Das prädestinierte Material für hocheffiziente Solarzellen ist Float-Zone-Silizium – dank einer um zwei Größenordnungen geringeren Sauerstoffkonzentration, einer herausragend niedrigen Konzentration von Restverunreinigungen und einer sehr homogenen Widerstandsverteilung. In Kombination mit einem n-Typ-Rückseitenemitter-Zellkonzept ergeben sich Wirkungsgradpotenziale über 22 % – bei Verwendung von Fertigungsschritten ähnlich derer heutiger PERC-Produktionslinien und einem konventionellen Modulbau.

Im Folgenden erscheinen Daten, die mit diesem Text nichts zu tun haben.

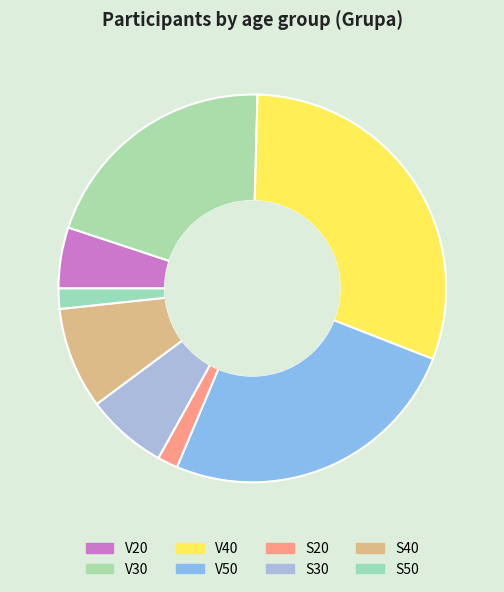

How many segments does this pie chart have?

8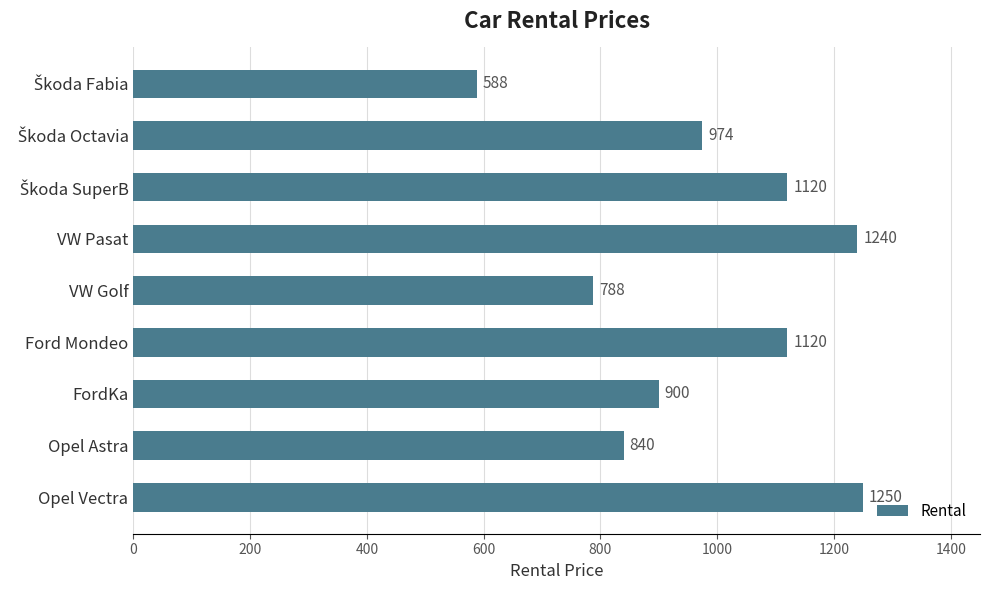

Reading top to bottom, list all the values displayed in this chart.

588	974	1120	1240	788	1120	900	840	1250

Herausforderungen sind die Kristallisation von Stäben mit 200 mm Durchmesser, die kostengünstige Bereitstellung von FZ-tauglichen Vorratsstäben, das Sägen der Kristalle mit minimalen Schnittverlusten und höchsten Ausbeuten sowie ein schlanker Zellprozess, der es ermöglicht, die Materialvorteile über eine deutliche Wirkungsgradzunahme wirtschaftlich auszuschöpfen.